Regulations of Sodium Channels by Wnt Signalling in Cardiomyocytes

Abstract

Background: The canonical Wnt/β-catenin pathway is activated in a variety of heart diseases, such as myocardial infarction and cardiac hypertrophy, that are associated with altered ion channel expressions and increased risk of cardiac arrhythmias. Previous work from our lab has demonstrated that the Wnt/β-catenin signalling (Wnt signalling) inhibits sodium (Na+) current in rat cardiomyocytes. In this project, we aim to investigate the mechanisms that underlie the inhibition of Na+ current by Wnt signalling in both rat and human cardiomyocytes. Results: In both neonatal rat ventricular myocytes (NRVMs) and human induced pluripotent stem cell-derived cardiomyocytes (iPSC-CMs), activation of the Wnt/β-catenin signalling led to reduced level of Na+ channel gene transcript (Scn5a), channel protein (Nav1.5) and channel current density. This suggests that reduced Scn5a expression is likely the primary mechanism for reduced Na+ current.
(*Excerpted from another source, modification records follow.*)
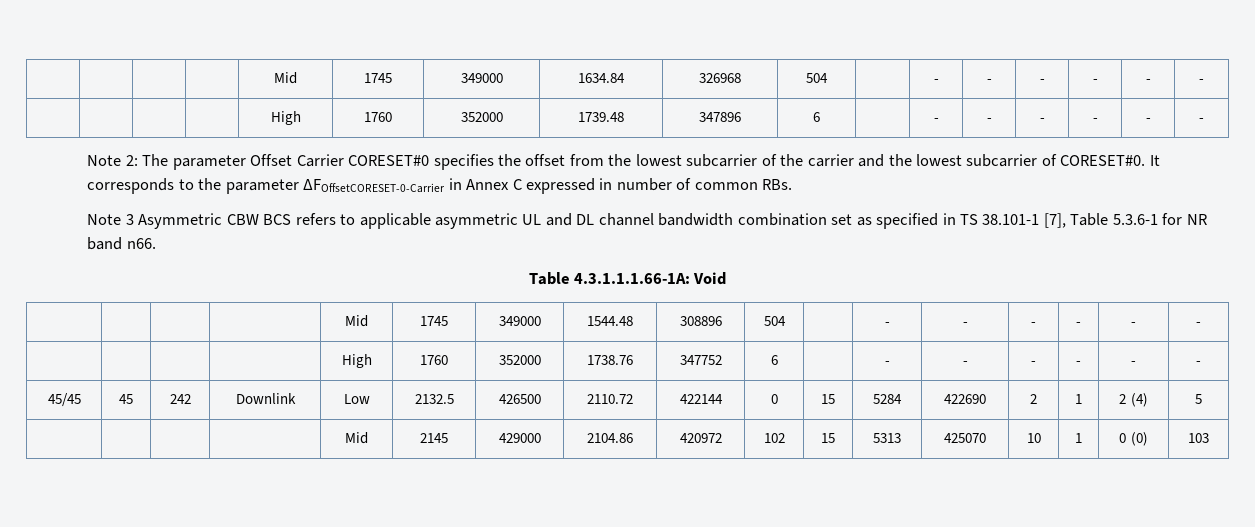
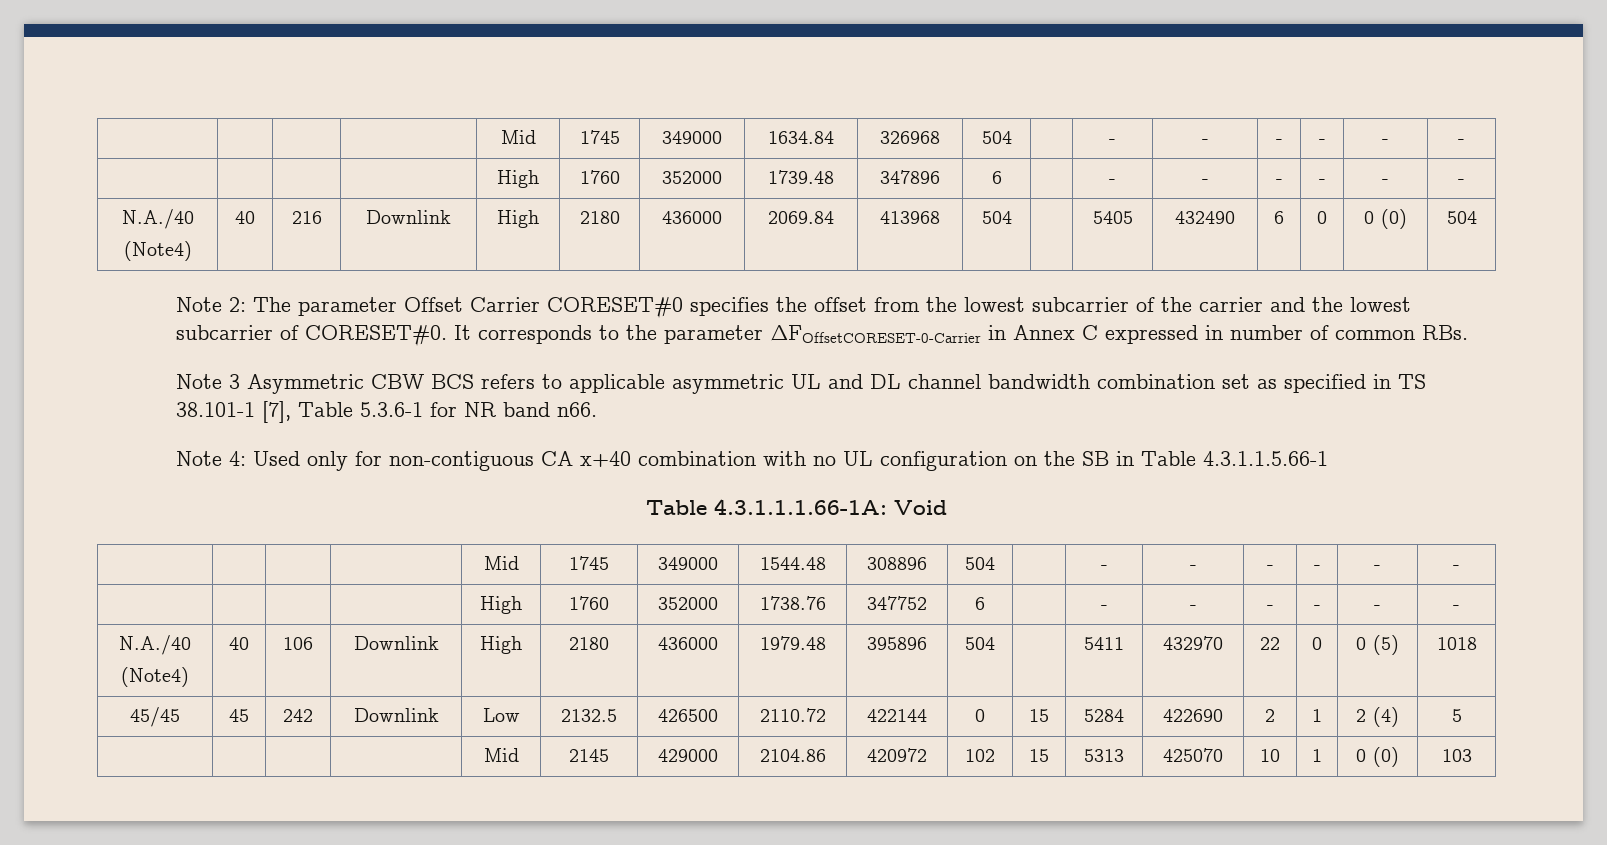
(1204, 120) none -> [121,209,194,229] [123,241,192,261] [235,211,255,224] [291,211,322,224] [366,210,452,224] [497,210,539,228] [579,211,620,224] [662,211,722,224] [768,211,834,224] [880,211,940,224] [981,211,1012,224] [1092,211,1133,224] [1175,211,1235,224] [1274,211,1284,224] [1317,211,1327,224] [1364,209,1407,229] [1446,211,1477,224] // N.A./40 // (Note4) | 40 | 216 | Downlink | High | 2180 | 436000 | 2069.84 | 413968 | 504 | | 5405 | 432490 | 6 | 0 | 0 (0) | 504
(156, 243) none -> [175,451,1328,471] // Note 4: Used only for non-contiguous CA x+40 combination with no UL configuration on the SB in Table 4.3.1.1.5.66-1
(1201, 363) none -> [119,635,191,655] [121,667,189,687] [229,637,249,650] [283,637,313,650] [353,636,439,650] [480,636,522,654] [569,637,609,650] [658,637,718,650] [759,636,826,650] [867,637,927,650] [965,637,995,650] [1084,637,1124,650] [1163,636,1223,650] [1260,637,1280,650] [1312,637,1322,650] [1356,635,1399,655] [1436,637,1477,650] // N.A./40 // (Note4) | 40 | 106 | Downlink | High | 2180 | 436000 | 1979.48 | 395896 | 504 | | 5411 | 432970 | 22 | 0 | 0 (5) | 1018

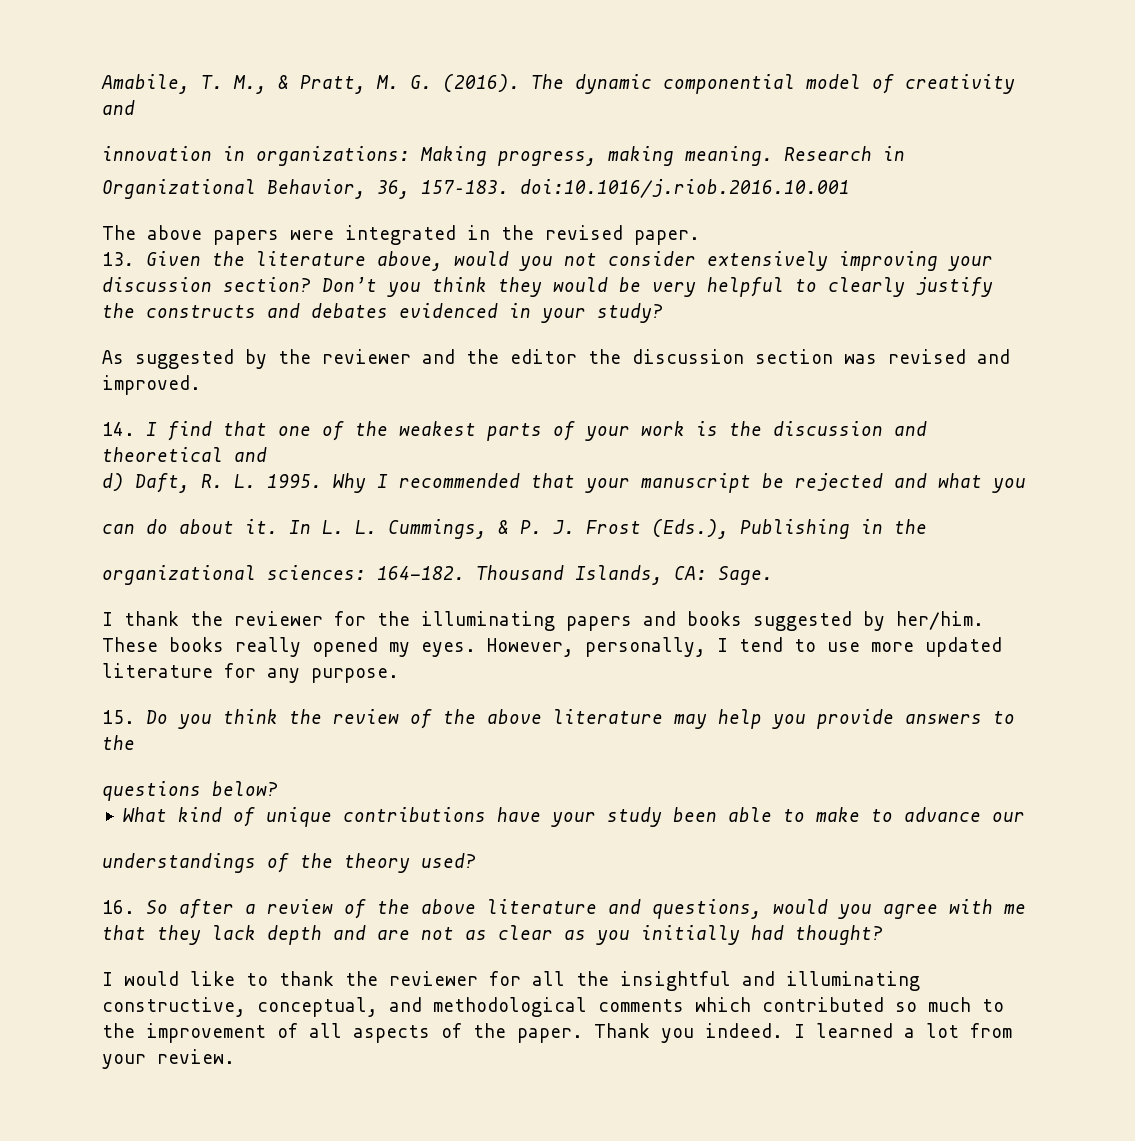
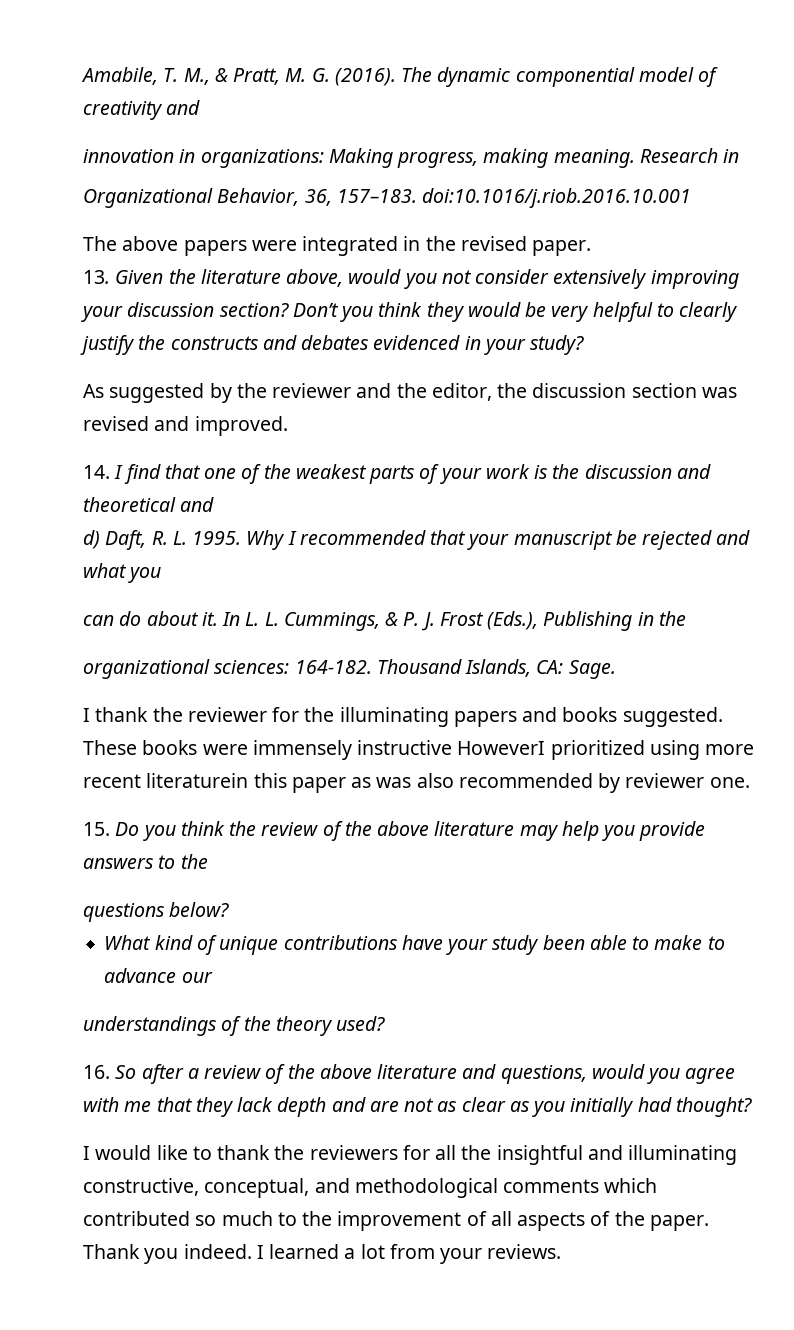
[510,349,577,364] editor -> [431,383,492,401] editor,
[753,611,984,631] [102,637,1002,657] [102,663,399,683] suggested by her/him. These books really opened my eyes. However, personally, I tend to use more updated literature for any purpose. -> [622,707,723,727] [83,740,755,760] [83,773,750,793] suggested. These books were immensely instructive HoweverI prioritized using more recent literaturein this paper as was also recommended by reviewer one.
[389,971,478,986] reviewer -> [309,1145,398,1160] reviewers
[157,1049,235,1064] review. -> [487,1244,562,1259] reviews.

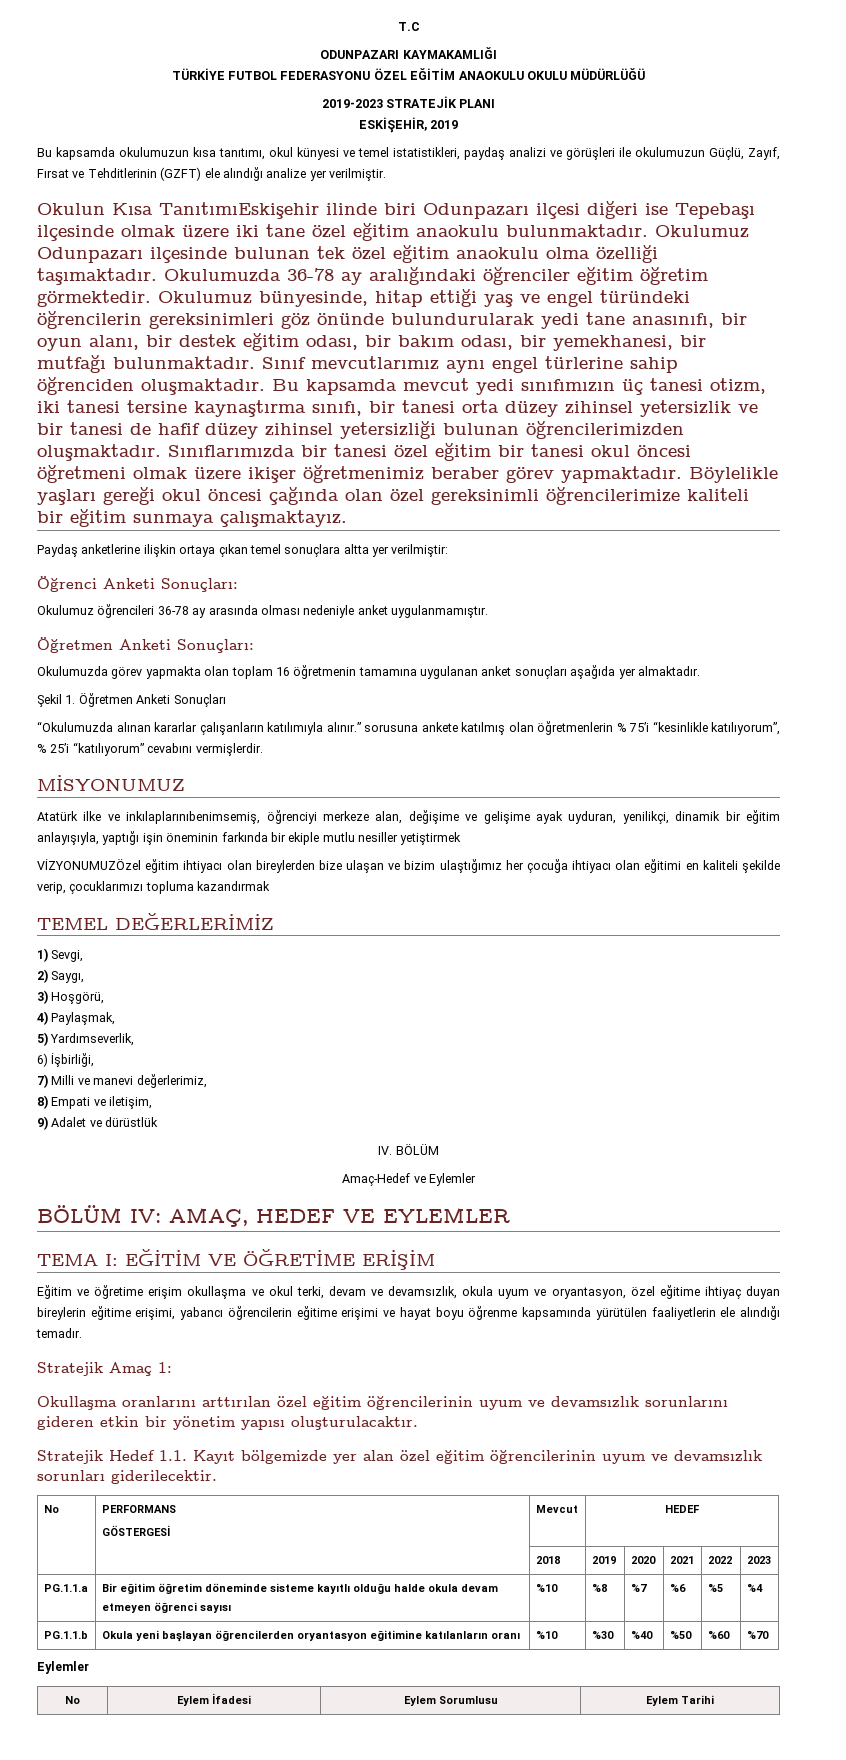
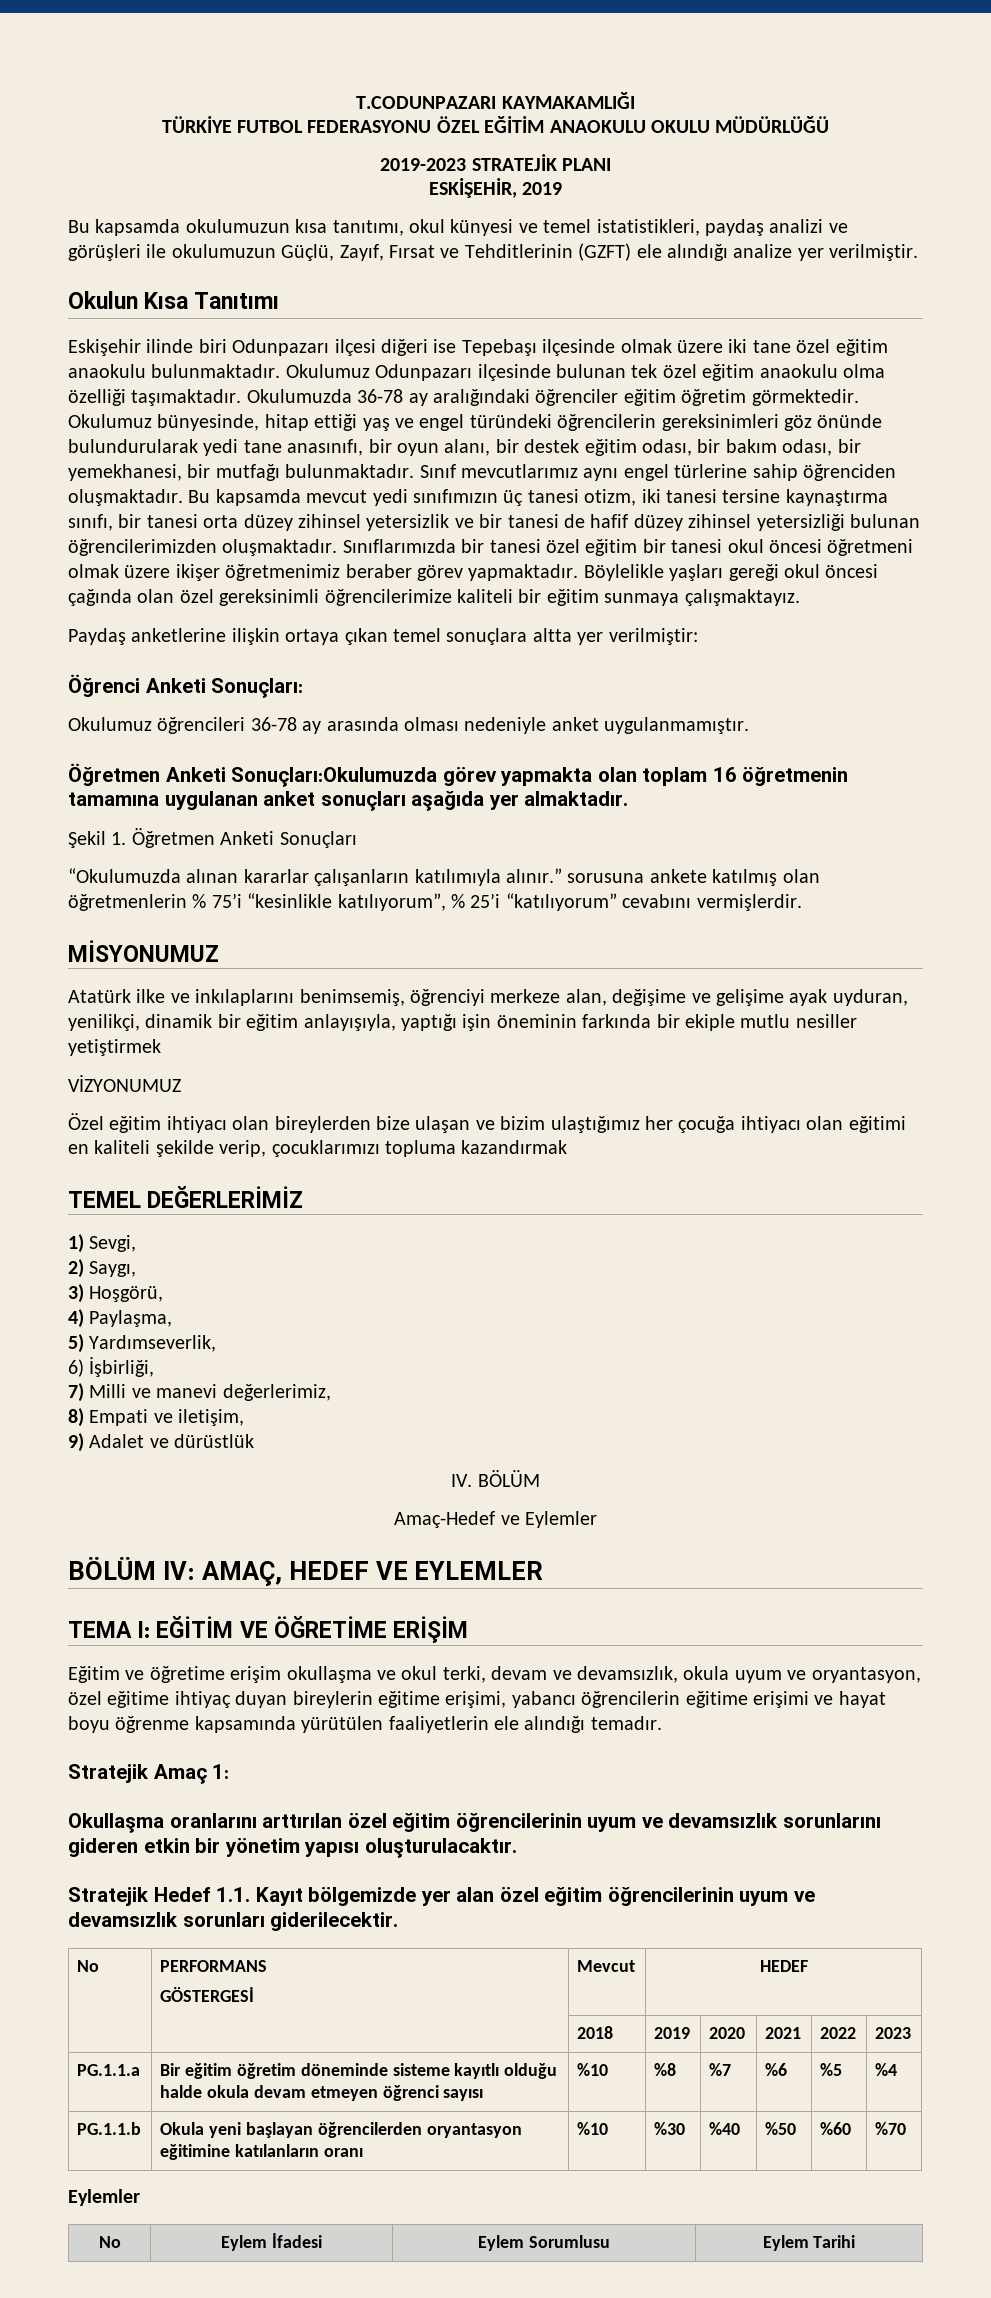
[397,22,420,31] [320,50,400,59] T.C // ODUNPAZARI -> [356,96,497,109] T.CODUNPAZARI
[159,202,319,219] TanıtımıEskişehir -> [194,292,280,309] [68,339,141,356] Tanıtımı // Eskişehir
[177,639,254,653] [37,666,108,676] Sonuçları: // Okulumuzda -> [231,767,438,787] Sonuçları:Okulumuzda
[126,811,261,824] inkılaplarınıbenimsemiş, -> [195,989,405,1006] inkılaplarını benimsemiş,
[37,859,141,870] VİZYONUMUZÖzel -> [68,1075,181,1092] [68,1113,104,1130] VİZYONUMUZ // Özel
[51,1012,116,1025] Paylaşmak, -> [89,1310,173,1327] Paylaşma,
In addition, we found that activation of the Wnt/β-catenin signalling in both NRVMs and iPSC-CMs upregulated Tbx3 transcript and protein levels, which is a transcription factor that is known to suppress Scn5a transcription. In NRVMs, siRNA-mediated Tbx3 knockdown attenuated (by ~30%) Wnt-induced reductions in Scn5a and Nav1.5 levels. Conclusions: Our findings are consistent with the conclusion that Wnt/β-catenin signalling inhibits Na+ current in both rat and human cardiomyocytes by reducing Scn5a levels, with Tbx3 as one of the mediators.